Not to mention many, many more infamous emails exposing celebrity feuds, sex scandals and other embarrassments.

Why do people keep doing this? Maybe they get so eager to impress colleagues with their catty comments about Leonardo DiCaprio or their brags about manipulating the Japanese yen that they are willing to risk public humiliation, ruined relationships, firing and/or jail time. Often busy people just get caught up in the moment and forget the risks of their words going public, or think the risk isn't all that high.
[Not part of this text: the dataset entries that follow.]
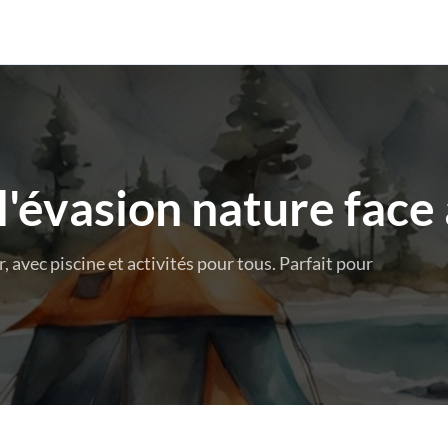
l'évasion nature face 
avec piscine et activités pour tous. Parfait pour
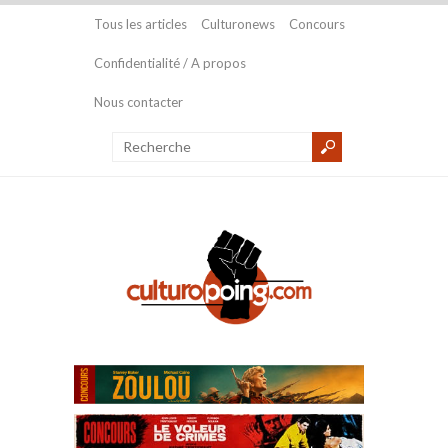
Tous les articles
Culturonews
Concours
Confidentialité / A propos
Nous contacter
"Human beings are fallible, we act by impulse a lot. We often think we’re invincible and invisible," said Ancowitz. "There are very few things that are really private, but we think we're above it."

And don't think your emails aren't important enough to matter just because you're not running a movie studio or scamming investors. Instant infamy is available to everybody these days: That racist or sexist joke you're emailing your bros will go viral if it ever gets out. Your boss or office frenemy might not like learning just how you really feel about them. Your significant other might not enjoy the gross come-ons you're chatting to that intern.

And the risk of all this stuff happening is high. Your employer probably has somebody in IT who reads your emails and IMs. Hackers, police, disgruntled employees and scorned lovers could be accessing your stuff right now. Even deleting emails won't save you. Let the Sony hack be a reminder.